4150 Enes ibn Mâlik (radıyallahü anh) şöyle demiştir: Muhâcirler’le Ensâr Medine etrafına hendek kazmaya ve sırtları üzerinde toprak taşımaya başladılar. Bu çalışma sırasında onlar:
Nahnu ‘llezîne bâyeû Muhammeden Ale’l-İslâmi mâ bakıynâ ebeden (Biz hayâtta kaldığımız müddetçe dâima İslâm üzerinde sebat edeceğimize Muhammed’e söz vermiş kimseleriz) beytini söylerlerdi.

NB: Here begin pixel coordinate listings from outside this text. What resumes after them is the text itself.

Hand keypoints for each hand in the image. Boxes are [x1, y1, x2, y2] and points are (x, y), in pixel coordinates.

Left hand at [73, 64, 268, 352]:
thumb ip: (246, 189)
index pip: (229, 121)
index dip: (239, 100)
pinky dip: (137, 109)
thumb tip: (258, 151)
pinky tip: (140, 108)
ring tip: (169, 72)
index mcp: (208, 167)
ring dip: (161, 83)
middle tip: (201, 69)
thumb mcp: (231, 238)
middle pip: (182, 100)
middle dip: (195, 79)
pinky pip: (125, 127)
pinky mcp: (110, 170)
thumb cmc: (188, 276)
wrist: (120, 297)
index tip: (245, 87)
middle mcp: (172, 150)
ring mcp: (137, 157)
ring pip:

Enes dedi ki: Peygamber de onlara cevâb vererek:
“Allâhumme innehu lâ hayra illâ hayru’l-âhireh Fe-bârik fi’l-Ensâri ve’l-Muhâcireh” (Yâ Allah, âhiret hayrından başka hayır olmadığı muhakkaktır. Onun için Sen bu işi Ensâr ve Muhacirler hakkında bereketli kıl) beytini söylerdi.
Yine Enes dedi ki: Sahâbîlere o zaman avucum (yahut iki avuç) dolusu arpa getirilir, akabinde bu onlar için, eskiliğinden tadı ve kokusu değişmiş et yağı ile pişirilip yemek yapılır ve topluluğun önüne konulurdu. Topluluk aç oldukları hâlde bu yağın sertliği, bozuk tadı boğazda kalırdı; bu yağın hoşa gitmeyen bir kokusu da vardı.